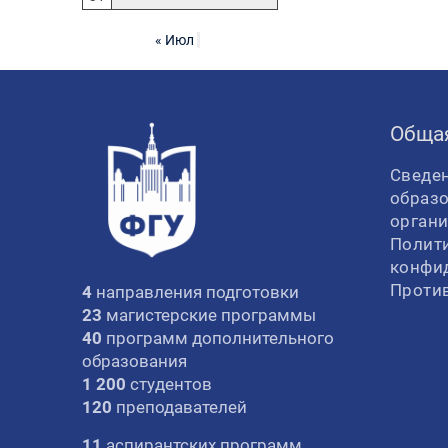
« Июл
Обща
Сведен
образ
орган
Полит
конфи
Проти
4
направления подготовки
23
магистерские программы
40
программ дополнительного
образования
1 200
студентов
120
преподавателей
11
аспирантских программ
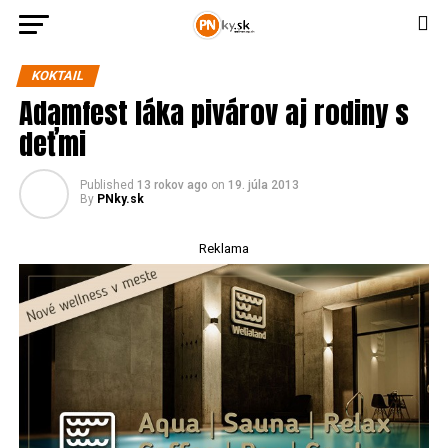
KOKTAIL
Adamfest láka pivárov aj rodiny s
deťmi
Published
13 rokov ago
on
19. júla 2013
By
PNky.sk
Reklama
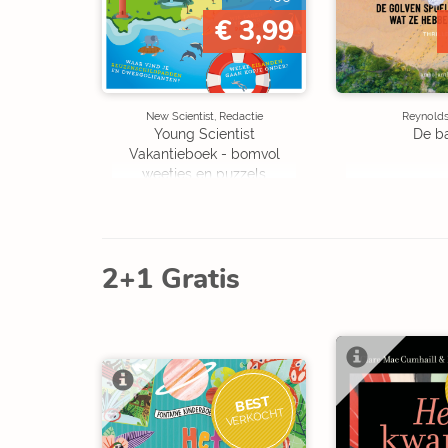
€ 3,99
New Scientist, Redactie
Reynolds,
Young Scientist
De b
Vakantieboek - bomvol
weetjes en puzzels
2+1 Gratis
BEST
VERKOCHT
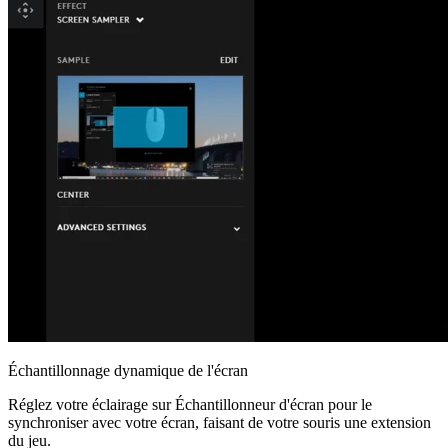
Échantillonnage dynamique de l'écran
Réglez votre éclairage sur Échantillonneur d'écran pour le
synchroniser avec votre écran, faisant de votre souris une extension
du jeu.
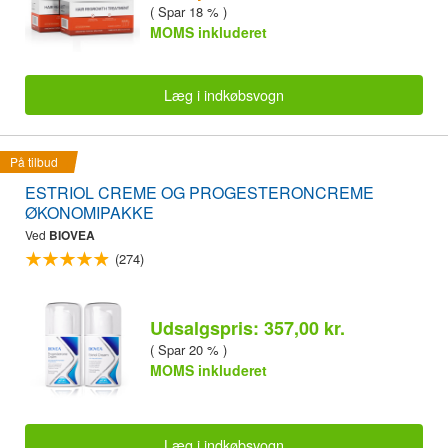
( Spar 18 % )
MOMS inkluderet
Læg i indkøbsvogn
På tilbud
ESTRIOL CREME OG PROGESTERONCREME
ØKONOMIPAKKE
Ved
BIOVEA
(274)
Udsalgspris: 357,00 kr.
( Spar 20 % )
MOMS inkluderet
Læg i indkøbsvogn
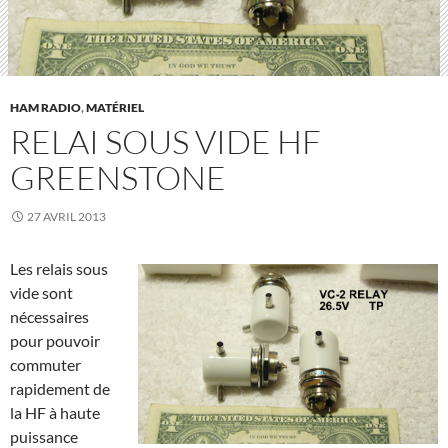
HAM RADIO
,
MATÉRIEL
RELAI SOUS VIDE HF
GREENSTONE
27 AVRIL 2013
Les relais sous
vide sont
nécessaires
pour pouvoir
commuter
rapidement de
la HF à haute
puissance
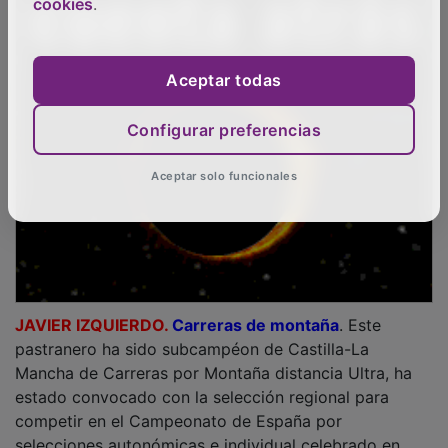
cookies
.
Aceptar todas
Configurar preferencias
Aceptar solo funcionales
JAVIER IZQUIERDO.
Carreras de montaña
. Este
pastranero ha sido subcampéon de Castilla-La
Mancha de Carreras por Montaña distancia Ultra, ha
estado convocado con la selección regional para
competir en el Campeonato de España por
selecciones autonómicas e individual celebrado en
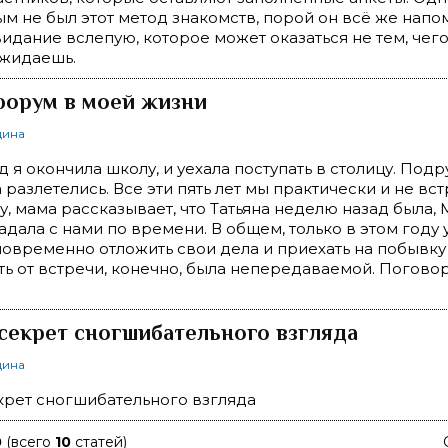
м не был этот метод знакомств, порой он всё же напо
идание вслепую, которое может оказаться не тем, чего
ожидаешь.
форум в моей жизни
щина
ад я окончила школу, и уехала поступать в столицу. Под
 разлетелись. Все эти пять лет мы практически и не вст
, мама рассказывает, что Татьяна неделю назад была,
адала с нами по времени. В общем, только в этом году 
овременно отложить свои дела и приехать на побывку
ть от встречи, конечно, была непередаваемой. Поговор
секрет сногшибательного взгляда
щина
крет сногшибательного взгляда
0
(всего
10
статей)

········

In the records, locate each line holding the string "сногшибательного" and copy it.

— Result of the task —
секрет сногшибательного взгляда
крет сногшибательного взгляда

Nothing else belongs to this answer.